The Wild Reckoning of now is understanding on a cellular level who I am, and how comfortable I have become with stating what I need and setting my boundaries. Genuinely, this is something we need to be involved with other humans to do. In dating, I have been super clear about boundaries and needs, and even if it feels awkward for a moment, the awkward goes away quickly. It’s amazing to ask for and assert my needs in life. If someone says or does a tiny thing that for me isn’t tiny, I can just say “I don’t like that,” (in my way based on the situation) and it stops being an issue. In the past I’d let the tiny build up until I blew like a volcano. But no more.

Wait.

PEOPLE, ARE YOU LISTENING?

Say what you need. Ask for what you need, right when you need it.

Say what does not work for you when you know something does not work for you, right when you know.

AND THEN IT ISN’T SOME BIG THING.

It’s just you stating what you need and who you are.

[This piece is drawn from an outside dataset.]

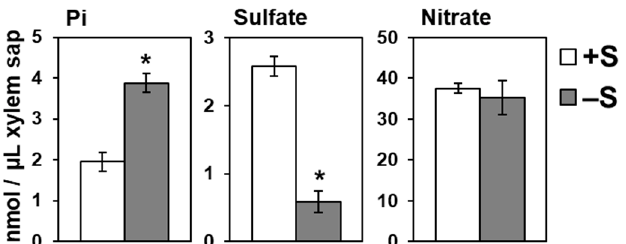
Figure 3. Increased Pi levels in xylem sap under –S. Wild-type (WT) plants were used. Twenty-day-old plants were transferred to hydroponic media supplemented with 1500 µM sulfate (+S) for 2 days before starting the treatment. For the treatment, plants were transferred to hydroponic media with (+S, white bar) or without (–S, gray bar) sulfate. Xylem sap was collected from decapitated stem after cutting the main stem when the main stem height reached approximately 3 cm for all plants. Bars and error bars indicate mean ± SE ( n = 3). Asterisks indicate significant differences between +S and –S detected by Student’s t -test (* p < 0.05).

AND SHOCKER: The other person doesn’t care, and they hear you in a non-threatening way. AND they appreciate it.

What?! It’s like a #lifehack.

OH MY GOODNESS this is a revolution.

I have reckoned myself with my feelings during this bathroom transformation, and I’m not done. Knowing I’m comfortably in the home stretch makes me feel a lot of positive things, though. I know I’ve made it. I’m over the hurdle. I’m aware of what I’ve been through, and I know what lessons I need to remember the most.

I also talked to Lucy a lot this weekend and apologized to her for being angry and pissed off. She’s pretty stoked to be getting cosmetic surgery, so she doesn’t mind.

Sometimes the easiest way through the problem is by going directly into the eye of the storm.

Namaste.

2 comments

  1. You can’t use regular sheet rock around the bath tub. You need water resistant sheet rock. It is usually purple or green

    • Yep, I know. It’s all hardie backer except for the piece on the very back of the tub. I’m going to treat it. The rest of the surround is concrete board (hardie backer).